Ализас пас босиком. И одежонка у него была похуже, чем у всех нас. Сермяга коротка, узка, в плечах прорвана, штаны в лоскутьях — лишь грязная бахрома болтается у щиколоток. А ноги босые, синие, окоченевшие и тоже не как у нас: ступни длинные, вывернуты внутрь, оба больших пальца далеко отставлены, словно убежать собрались.
Шлеп-шлеп-шлеп — слышно, как идет Ализас.
А где пройдет, не сразу угадаешь, чьи это следы: человека не человека, утки не утки…

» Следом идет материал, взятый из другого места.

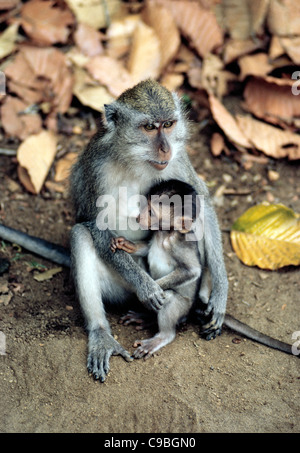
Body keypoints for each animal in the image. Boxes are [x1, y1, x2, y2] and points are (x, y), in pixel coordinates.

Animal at [111, 178, 203, 358]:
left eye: (151, 212)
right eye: (144, 205)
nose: (139, 217)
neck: (165, 234)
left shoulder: (179, 244)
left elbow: (192, 271)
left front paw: (151, 290)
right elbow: (147, 249)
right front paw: (127, 244)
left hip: (183, 308)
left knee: (170, 298)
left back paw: (161, 337)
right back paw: (145, 316)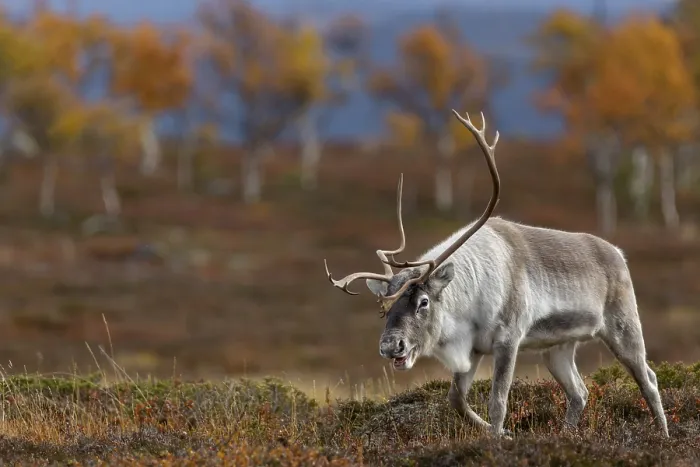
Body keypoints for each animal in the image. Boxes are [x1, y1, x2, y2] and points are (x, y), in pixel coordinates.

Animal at [323, 110, 669, 438]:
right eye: (384, 309)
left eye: (423, 301)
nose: (390, 346)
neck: (468, 299)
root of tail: (619, 254)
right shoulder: (473, 348)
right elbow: (456, 399)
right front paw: (502, 434)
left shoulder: (508, 338)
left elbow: (498, 402)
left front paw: (498, 436)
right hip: (557, 348)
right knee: (579, 392)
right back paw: (566, 435)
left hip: (622, 325)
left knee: (649, 379)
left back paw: (663, 435)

В поле ветер дул со всех сторон: как ни повернись, все равно насквозь пронизывает, до костей пронимает. По небу бежали быстрые тучи, лезли одна на другую, будто терлись друг о друга. И от этого выпадал полосами град, побивал каждый новый росток травы, устилал поля грязно-белым покровом. Выглянуло солнце, погрело, и все межи засверкали серебром от воды, поплыли лужами. Ноги у Ализаса еще больше посинели. Прыгал он по меже, как аист, — то на одной, то на другой ноге, старался согреться.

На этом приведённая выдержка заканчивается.